A recent report from America’s Promise Alliance looks at four communities who strove to expand opportunities for their underserved students. With support from the Ford Foundation, these communities leveraged local resources to expand opportunities in a variety of ways.
America’s Promise Alliance is an organization, founded in 1997 with the support from former Secretary of State Colin Powell and previous presidents: Nancy Reagan (standing in for her husband Ronald Reagan), Gerald Ford, Jimmy Carter, George H.W. Bush, and Bill Clinton. The organization strives to create places and situations for students to succeed.
Their report, Expanded Learning, Expanded Opportunities, highlighted the community efforts and the six critical lessons gained from the project as a whole. The four communities that were the focus included:
- Grand Rapids, Michigan – they created a new network of community collaborations that worked in their school districts to tutor and mentor students.
- Louisville, Kentucky – where they sought to expand capacity and participation in their community. Through this expansion, they hoped to raise awareness about programs and resources available.
- Memphis, Tennessee – where they used innovation from the outside to help their schools on the inside. They called it the “Memphis Model” and had programs such as Peer Power.
- Rochester, New York – schools redesigned the learning day, incorporating community organizations into the normal school day for expanded opportunities for their students.
From these case studies, I think the biggest lesson they learned was about community collaboration and support. Their first critical lesson is that collaboration is key, but it’s a lot of hard work. However, when you leverage the resources you have and work towards a greater goal, there is a better chance of making a sustaining impact.
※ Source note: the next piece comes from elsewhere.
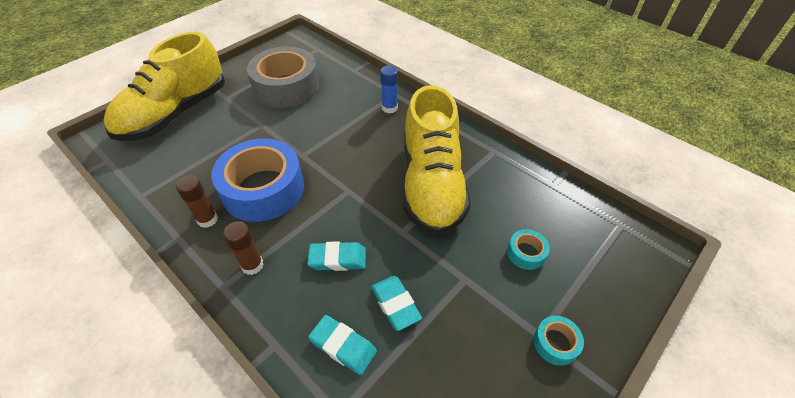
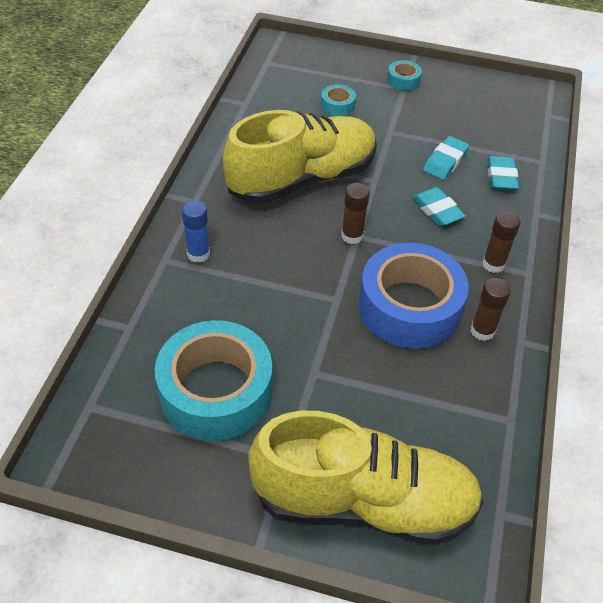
camera: 120 degrees left, 0 degrees up
grey tape [247,46,319,108] -> turquoise tape [155,320,272,441]
none -> brown glue stick [341,183,370,244]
That’s where libraries can come in. I’ve written a bit on studies about after-school programs during my year blogging for YALSA. I kept asking questions to librarians in the field about how their libraries could play a role in after-school programming. However, after reading this report, I want to flip that question: how does the library become a key collaborator and partner? How do we engage actively with our community, especially our schools, and find ways to work within a district? How can we help raise and expand capacity within our libraries which will hopefully spread throughout the community? That might mean we need to “turn outward” (the buzzword right now) and do engagement outside the walls of our physical library space.
And YALSA has lots to say on community collaboration. From our Wiki section devoted to partnerships, to simply searching the YALSA blog with the tag of “collaboration” brings up great articles and examples from the past. The idea of collaboration even ties into the national campaign ALA is devoting time and energy to, Libraries Transform. (And even more specifically with ALA’s collaboration with the Harwood Institute, Libraries Transforming Communities).
My experience so-far in graduate school and my work experiences show that engagement works best when you are actively present and willing to listen. It seems in these case studies that community involvement was constant and this will hopefully lead to a sustained effort. What is important is that once connections are made, they still require work to keep those relationships vibrant. Every day we can have the choice to strengthen relationships and that takes time and effort. But as we can see from these case studies, it’s worth it.
America’s Promise Alliance also released a study this October looking at mentorships with high school students. There’s an interesting article from Huffington Post about one of the students who took part in the mentorship and I think this study is a nice compliment to their expanded learning report.
What do others think of these studies and how do you see your library engaging with the community as a whole?